Prototype internal MCP services
Begin by implementing prototype MCP services that expose your internal tools and data sources. This step allows you to streamline AI agent development within a controlled environment and assess the real-world benefits for your organization.
Restrict external exposure
At this stage, we strongly advise against implementing externally facing remote MCP servers for your internal services. Inbound usage of external MCP servers should be tightly controlled and limited to evaluation purposes, not production deployments.
Budget for evolution
Recognize that MCP is a moving target. Allocate sufficient time and resources for your teams to track the standard's evolution and time their implementations accordingly. Be prepared to pivot away from MCP if its initial advantages diminish.
Enforce stringent security
Implement mandatory security requirements for all MCP servers, including the exclusive use of HTTPS endpoints and robust OAuth implementation. Harden configurations for both client and server description files to minimize potential vulnerabilities.
The emergence of the model context protocol represents a significant step towards a more interconnected and standardized GenAI ecosystem. By providing a common language for AI applications to interact with the world, MCP holds the potential to unlock new levels of automation, intelligence, and efficiency.

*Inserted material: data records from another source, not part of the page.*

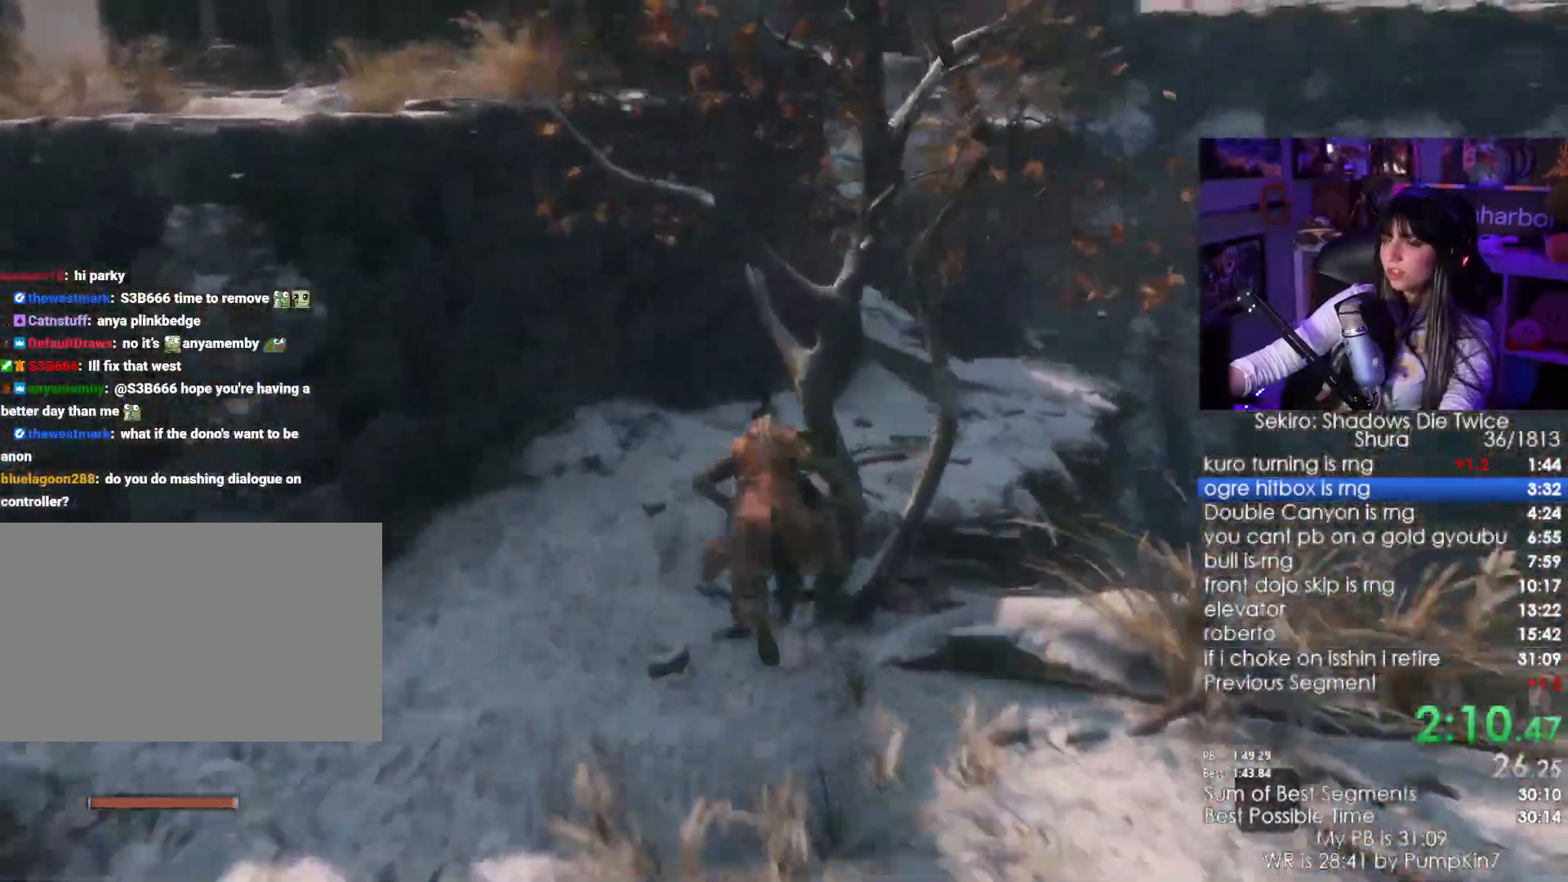
{"keys": ["shift", "w"], "mouse": [], "events": []}
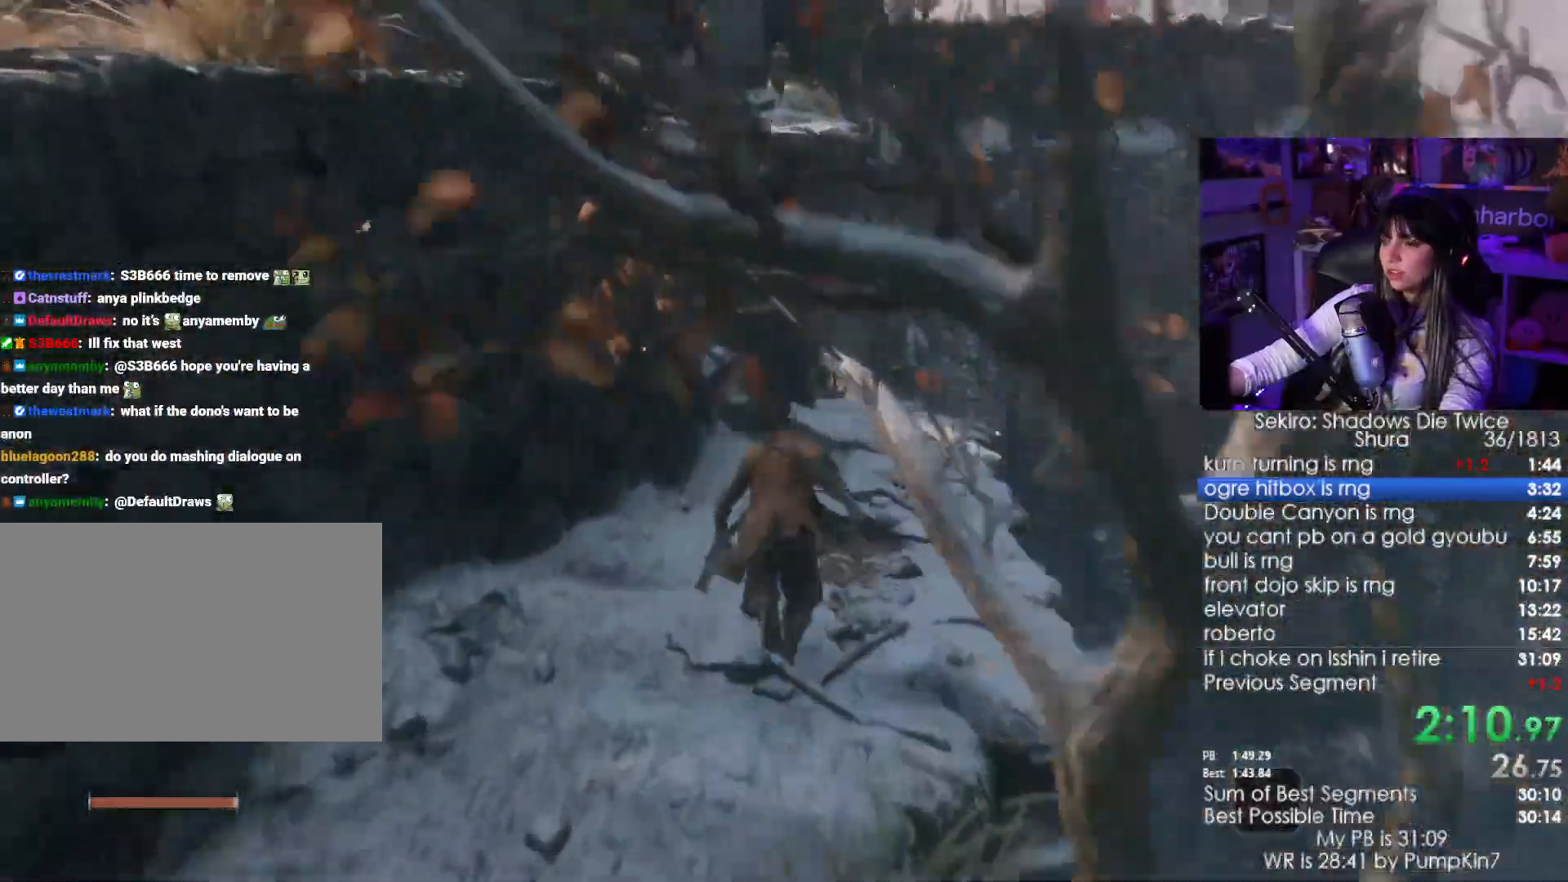
{"keys": ["shift", "w"], "mouse": [], "events": []}
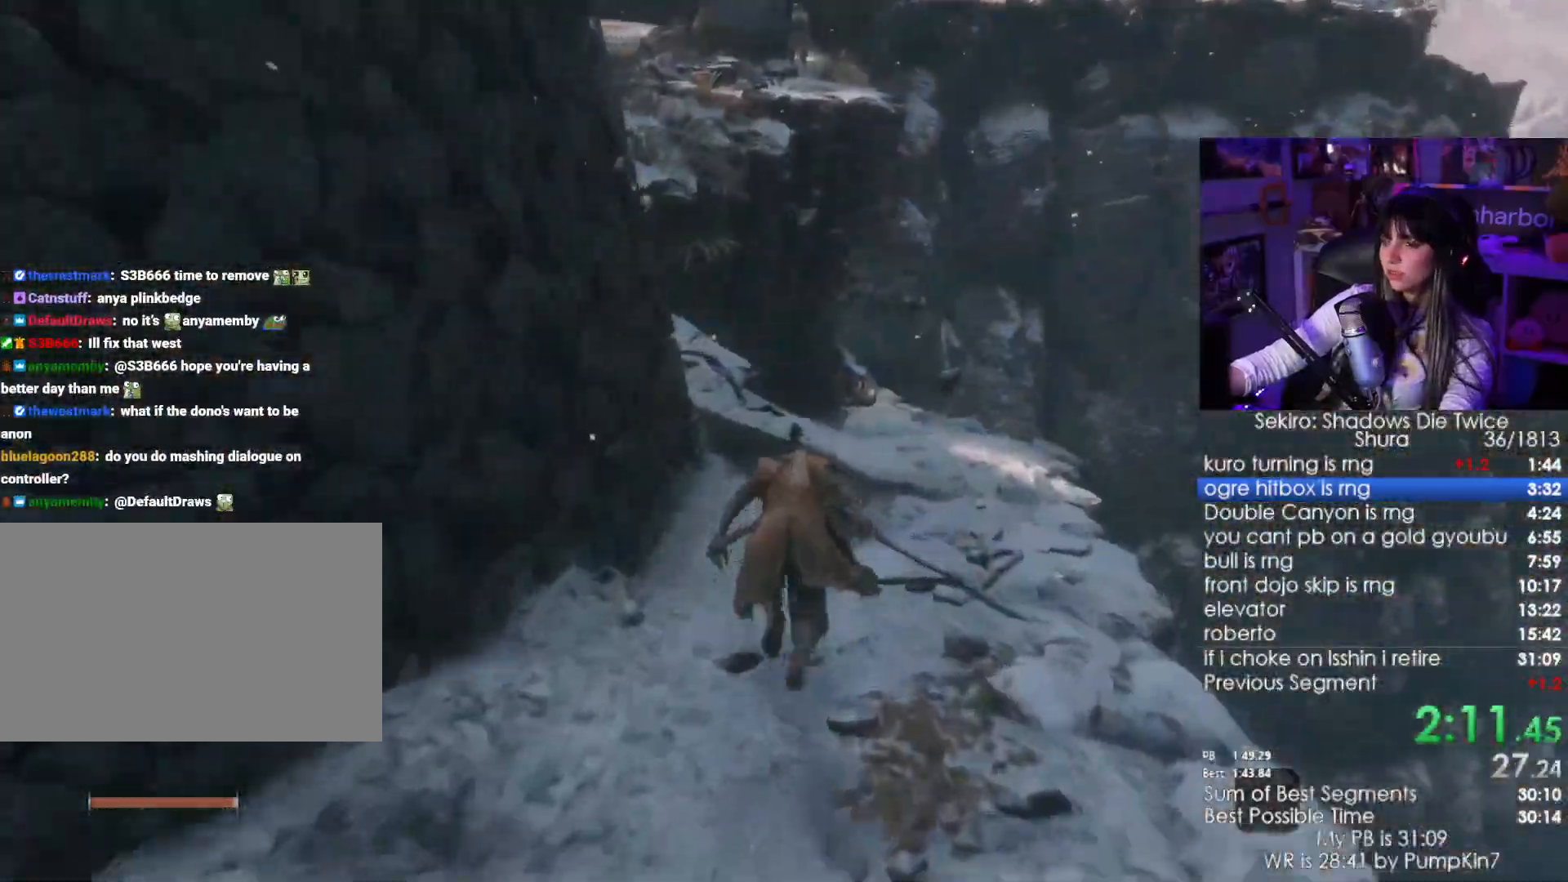
{"keys": ["shift", "w"], "mouse": [], "events": []}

At K2View, we believe that the key to realizing this potential lies in a balanced approach – one that embraces innovation while remaining extremely aware of the inherent risks. By thoughtfully exploring, securing, and implementing MCP, organizations can pave the way to a future where GenAI and enterprise data converge, to drive meaningful insights and satisfying outcomes. The journey is just beginning, and we're excited to see how the MCP standard evolves and shapes the future of intelligent applications.